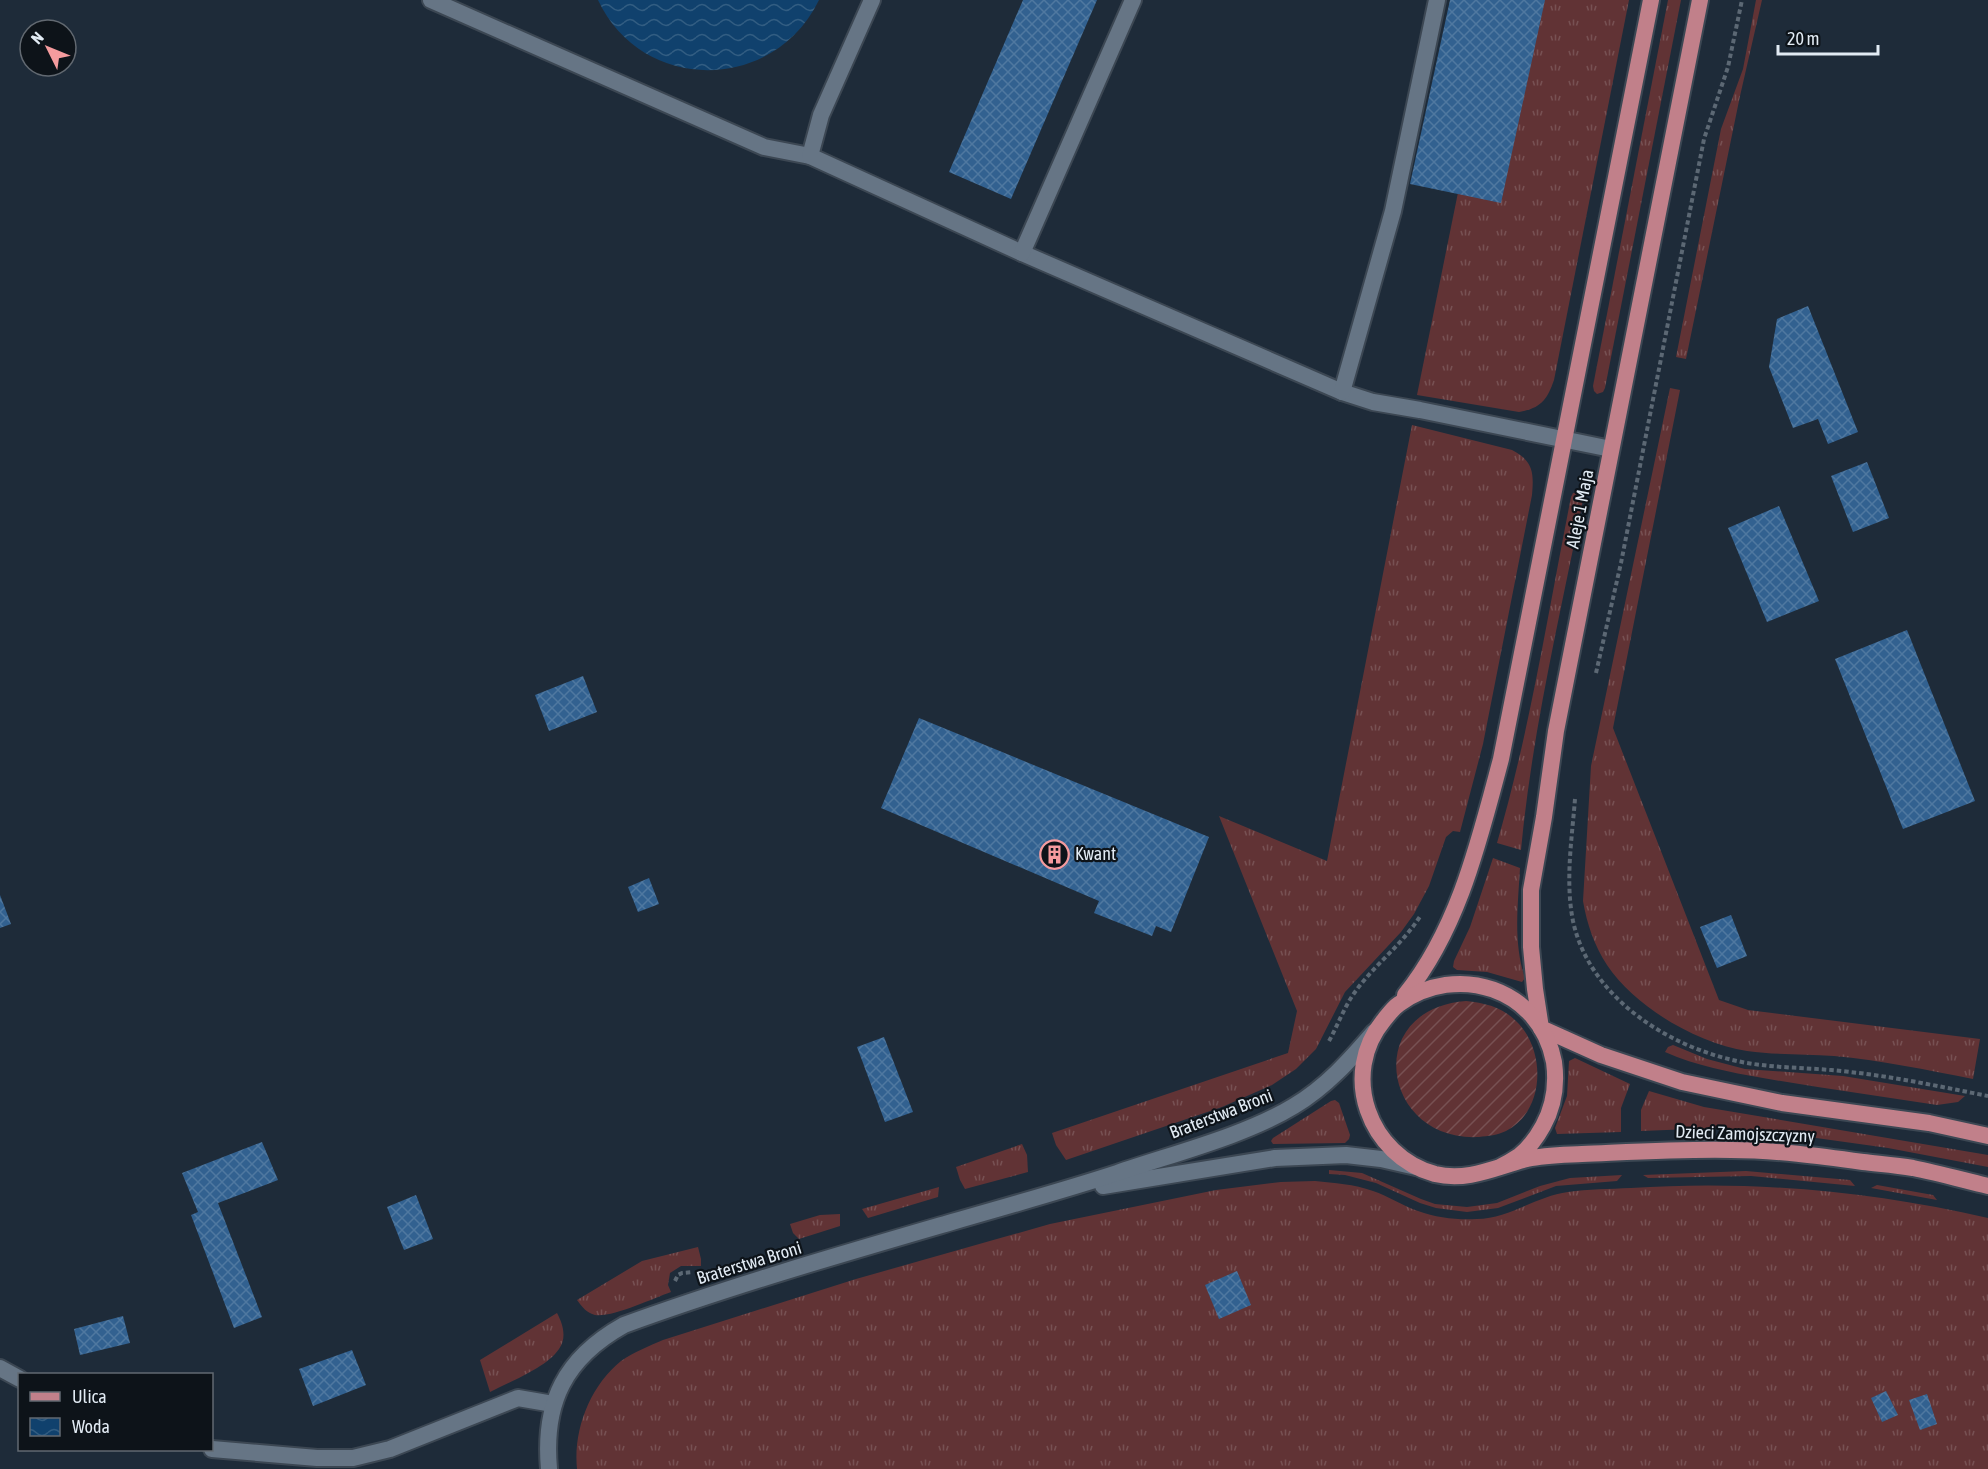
<svg xmlns="http://www.w3.org/2000/svg" width="1988" height="1469" viewBox="0 0 1988 1469" font-family="'Asap Condensed',sans-serif">
	<style>
		.grass { fill: url(#grass-tufts) }
		.garden { fill: url(#garden-furrows) }
		.water { fill: url(#water-waves) }
		.building { fill: url(#building-cross-hatch) }
		.lines { fill: none; stroke-linecap: round; stroke-linejoin: round }
		.service-casing { stroke: #3c4753; stroke-width: 20 }
		.minor-casing { stroke: #3c4753; stroke-width: 20 }
		.tertiary-casing { stroke: #3c4753; stroke-width: 20 }
		.primary-casing { stroke: #3c4753; stroke-width: 20 }
		.path { stroke: #5c6874; stroke-width: 4; stroke-dasharray: 4.5 3; stroke-linecap: butt }
		.service { stroke: #667585; stroke-width: 16 }
		.minor { stroke: #667585; stroke-width: 16 }
		.tertiary { stroke: #667585; stroke-width: 16 }
		.primary { stroke: #c1808a; stroke-width: 16 }
		.labels { text-anchor: middle; stroke-width: 4.5; stroke-linejoin: round; paint-order: stroke }
		.street-label { font-size: 18px; fill: #e2ebf4; stroke: #0d1319 }
		.poi-label { font-size: 18px; fill: #e2ebf4; stroke: #0d1319; text-anchor: start }
	</style>
	<defs>
		<pattern id="grass-tufts" width="24" height="20" patternUnits="userSpaceOnUse" patternTransform="scale(1.5)"><rect width="24" height="20" fill="#613335"/><path d="M3 7l-1-3M5 7V3M7 7l1-3M15 17l-1-3M17 17v-4M19 17l1-3" fill="none" stroke="#775153"/></pattern>
		<pattern id="garden-furrows" width="10" height="10" patternUnits="userSpaceOnUse" patternTransform="scale(1.5)"><rect width="10" height="10" fill="#613335"/><path d="M-1 1l2-2M0 10L10 0M9 11l2-2" fill="none" stroke="#775153"/></pattern>
		<pattern id="water-waves" width="16" height="10" patternUnits="userSpaceOnUse" patternTransform="scale(1.5)"><rect width="16" height="10" fill="#10416d"/><path d="M0 5q4-4 8 0t8 0" fill="none" stroke="#325d82"/></pattern>
		<pattern id="building-cross-hatch" width="8" height="8" patternUnits="userSpaceOnUse" patternTransform="scale(1.5)"><rect width="8" height="8" fill="#326190"/><path d="M0 0l8 8M0 8l8-8" fill="none" stroke="#4f78a0"/></pattern>
	</defs>
	<rect width="100%" height="100%" fill="#1e2b39"/>
	<g class="grass">
		<path d="M1497,0H1629L1554,380C1547,400 1541,408 1519,412L1417,395Z"/>
		<path d="M1668,0H1681L1605,388L1603,392L1597,394L1594,391L1593,386Z"/>
		<path d="M1756,0H1762L1740,96L1686,359L1676,357L1721,129L1743,69Z"/>
		<path d="M1670,388L1680,390L1613,728L1719,1000L1748,1010L1980,1039L1973,1079C1927,1070 1880,1060 1834,1056C1805,1054 1776,1055 1747,1051C1697,1043 1636,1008 1607,965C1594,945 1587,924 1583,901L1591,766Z"/>
		<path d="M1412,425L1512,450C1533,461 1534,472 1532,495L1483,744L1460,832L1453,831L1446,837L1429,886L1414,914L1401,932L1345,992L1316,1049L1296,1069L1272,1085L1222,1107L1066,1160L1056,1145L1052,1133L1288,1053L1297,1011L1219,816L1327,861Z"/>
		<path d="M1578,492L1582,495L1583,500C1560,616 1532,732 1521,850L1497,843C1530,730 1548,613 1571,497L1573,493Z"/>
		<path d="M1493,858L1520,868C1518,905 1513,942 1525,978L1522,982L1487,972L1457,970L1453,967L1454,961L1470,927Z"/>
		<path d="M1673,1045L1707,1059L1745,1069L1843,1076L1965,1096L1958,1102L1937,1105C1879,1096 1821,1088 1763,1078C1729,1072 1697,1066 1665,1052L1668,1047Z"/>
		<path d="M1575,1058L1630,1084L1621,1108V1132L1557,1134L1555,1128L1567,1096L1569,1061Z"/>
		<path d="M1649,1091L1704,1107L1988,1155V1167L1888,1148L1802,1136L1717,1128L1641,1131V1110Z"/>
		<path d="M1335,1100L1339,1103L1350,1135L1349,1139L1345,1143L1273,1144L1271,1141L1273,1138L1331,1101Z"/>
		<path d="M1022,1144L1027,1155L1028,1172L965,1189L960,1180L956,1167Z"/>
		<path d="M1329,1170L1362,1173L1421,1199L1435,1204L1467,1207L1497,1203L1540,1186L1570,1178L1622,1175L1617,1181L1556,1186L1498,1208L1467,1212L1436,1208L1420,1203L1376,1183L1345,1175L1329,1174Z"/>
		<path d="M1746,1171L1850,1180L1855,1186L1751,1176L1648,1178L1643,1175Z"/>
		<path d="M1315,1181C1334,1183 1354,1184 1373,1191C1388,1196 1403,1206 1418,1211C1437,1218 1457,1220 1477,1219C1509,1219 1536,1196 1568,1192C1588,1189 1610,1189 1631,1188C1751,1180 1871,1191 1988,1218V1469H577C573,1430 590,1386 621,1361C634,1352 649,1346 663,1340L856,1279L1050,1224L1216,1190L1281,1182Z"/>
		<path d="M1877,1185L1933,1195L1937,1200L1871,1188Z"/>
		<path d="M939,1187L938,1197L868,1218L862,1209Z"/>
		<path d="M840,1214V1226L799,1239L793,1233L790,1224L820,1215Z"/>
		<path d="M698,1247L701,1259V1266H681L670,1273L668,1285L671,1292C654,1298 611,1318 595,1315C587,1313 582,1307 577,1300L642,1261Z"/>
		<path d="M557,1313C563,1324 567,1338 559,1349C546,1368 511,1381 490,1392L480,1360Z"/>
	</g>
	<path class="garden" d="M1466,1001C1485,1003 1502,1007 1516,1021C1546,1049 1546,1111 1506,1131C1498,1135 1488,1136 1479,1137C1382,1142 1361,1009 1466,1001Z"/>
	<path class="water" d="M598,0H819C774,93 642,94 598,0Z"/>
	<g class="building">
		<path d="M1023,0H1097L1011,199L949,172Z"/>
		<path d="M1450,0H1545L1501,203L1410,184Z"/>
		<path d="M1808,306L1858,432L1828,444L1818,419L1793,428L1769,367L1777,319Z"/>
		<path d="M1867,462L1889,518L1853,532L1831,476Z"/>
		<path d="M1779,506L1819,601L1767,622L1728,528Z"/>
		<path d="M1907,630L1975,801L1903,829L1835,659Z"/>
		<path d="M583,676L597,712L549,731L535,695Z"/>
		<path d="M919,718L1209,837L1171,932L1156,926L1152,936L1094,913L1099,901L881,808Z"/>
		<path d="M649,878L659,904L638,912L628,887Z"/>
		<path d="M0,895L11,924L0,928Z"/>
		<path d="M1731,915L1747,956L1717,968L1700,927Z"/>
		<path d="M884,1037L913,1112L885,1122L857,1047Z"/>
		<path d="M262,1142L278,1180L218,1203L262,1317L234,1328L191,1215L198,1212L182,1173Z"/>
		<path d="M416,1195L433,1239L404,1250L387,1207Z"/>
		<path d="M1237,1271L1251,1305L1219,1319L1205,1285Z"/>
		<path d="M123,1316L130,1343L80,1355L74,1329Z"/>
		<path d="M352,1350L366,1385L313,1406L299,1369Z"/>
		<path d="M1886,1391L1898,1415L1882,1422L1871,1398Z"/>
		<path d="M1927,1394L1937,1424L1920,1430L1909,1400Z"/>
	</g>
	<g class="lines">
		<defs>
			<g id="service">
				<path d="M431,0L764,147L810,156"/>
				<path d="M872,0L821,115L810,156L1022,253L1342,392L1373,402L1420,410L1611,449"/>
				<path d="M1022,253L1133,0"/>
				<path d="M1342,392L1393,211L1437,0"/>
			</g>
			<g id="minor">
				<path d="M0,1368L20,1379"/>
				<path d="M212,1449L317,1458H353L390,1449L518,1398L553,1404"/>
			</g>
			<g id="tertiary">
				<path d="M1103,1186L1275,1158L1346,1155L1381,1159L1416,1167"/>
				<path d="M549,1469C543,1402 565,1358 624,1325C731,1286 842,1254 952,1222C1007,1206 1062,1191 1117,1173C1172,1154 1245,1136 1294,1106C1326,1087 1350,1060 1374,1032"/>
			</g>
			<g id="primary">
				<path d="M1700,0L1556,731L1544,817L1531,890V947L1535,989L1541,1028L1601,1055L1682,1082L1782,1103L1929,1123L1988,1136"/>
				<path d="M1405,995C1459,928 1479,841 1501,759L1651,0"/>
				<path d="M1500,1167C1506,1164 1513,1160 1519,1156C1529,1148 1537,1137 1543,1126C1554,1106 1557,1084 1554,1062C1540,988 1457,962 1399,1004C1393,1008 1389,1014 1384,1020C1339,1074 1369,1156 1435,1174C1468,1182 1496,1167 1527,1159C1545,1155 1563,1155 1582,1154C1631,1152 1681,1149 1731,1150C1775,1150 1820,1156 1863,1162C1880,1164 1896,1165 1913,1168C1938,1173 1963,1180 1988,1186"/>
			</g>
		</defs>
		<use href="#service" class="service-casing"/>
		<use href="#minor" class="minor-casing"/>
		<use href="#tertiary" class="tertiary-casing"/>
		<use href="#primary" class="primary-casing"/>
		<g class="path">
			<path d="M1596,673L1621,563L1704,139L1728,67L1742,0"/>
			<path d="M1575,799C1572,838 1565,881 1573,921C1589,996 1666,1046 1737,1061C1773,1069 1812,1067 1850,1072C1896,1077 1942,1087 1988,1096"/>
			<path d="M1329,1041C1338,1025 1344,1007 1355,992C1375,964 1403,944 1421,915"/>
			<path d="M675,1281L678,1275L682,1273L693,1272"/>
		</g>
		<use href="#service" class="service"/>
		<use href="#minor" class="minor"/>
		<use href="#tertiary" class="tertiary"/>
		<use href="#primary" class="primary"/>
	</g>
	<defs>
		<symbol id="building-ring" viewBox="-11 -11 22 22"><circle r="9.5" fill="#0d1319" stroke="#f59b9e" stroke-width="1.5"/><path d="M-4-6H4V6H1V3H-1V6H-4ZM-2.5-4.3h1.7v1.8h-1.7ZM.8-4.3h1.7v1.8H.8ZM-2.5-1h1.7V.8h-1.7ZM.8-1h1.7V.8H.8Z" fill="#f59b9e"/></symbol>
	</defs>
	<g fill-rule="evenodd">
		<use href="#building-ring" x="1038" y="838" width="33" height="33"/>
	</g>
	<g class="labels">
		<g class="street-label">
			<text transform="translate(1580 509) rotate(-79)" y="6">Aleje 1 Maja</text>
			<text transform="translate(1221 1114) rotate(-21)" y="6">Braterstwa Broni</text>
			<text transform="translate(1745 1134) rotate(2)" y="6">Dzieci Zamojszczyzny</text>
			<text transform="translate(749 1263) rotate(-17)" y="6">Braterstwa Broni</text>
		</g>
		<g class="poi-label">
			<text x="1075" y="860">Kwant</text>
		</g>
	</g>
	<rect x="18" y="1373" width="195" height="78" fill="#0d1319" stroke="#626971" stroke-width="1.5"/>
	<rect x="30" y="1392" width="30" height="9" fill="#c1808a" stroke="#626971" stroke-width="1.5"/>
	<text x="72" y="1403" font-size="18" fill="#e2ebf4">Ulica</text>
	<rect x="30" y="1418" width="30" height="18" fill="url(#water-waves)" stroke="#626971" stroke-width="1.5"/>
	<text x="72" y="1433" font-size="18" fill="#e2ebf4">Woda</text>
	<g transform="translate(48 48) rotate(313)"><circle r="28" fill="#0d1319" stroke="#626971" stroke-width="1.5"/>
	<path d="M0-4.5L10 22L0 15L-10 22Z" fill="#f59b9e"/>
	<text y="-9" font-size="16" font-weight="bold" text-anchor="middle" fill="#e2ebf4">N</text>
	</g>
	<path d="M1778 45v9h100v-9" fill="none" stroke="#e2ebf4" stroke-width="3"/>
	<text x="1787" y="45" font-size="18" fill="#e2ebf4" stroke="#0d1319" stroke-width="4.5" paint-order="stroke">20 m</text>
</svg>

● ● ● ●

PROBLEM REQUIREMENTS: Of the lines in the listing, some hold the word "garden". Report how many, and only that.

SOLUTION BELOW: 3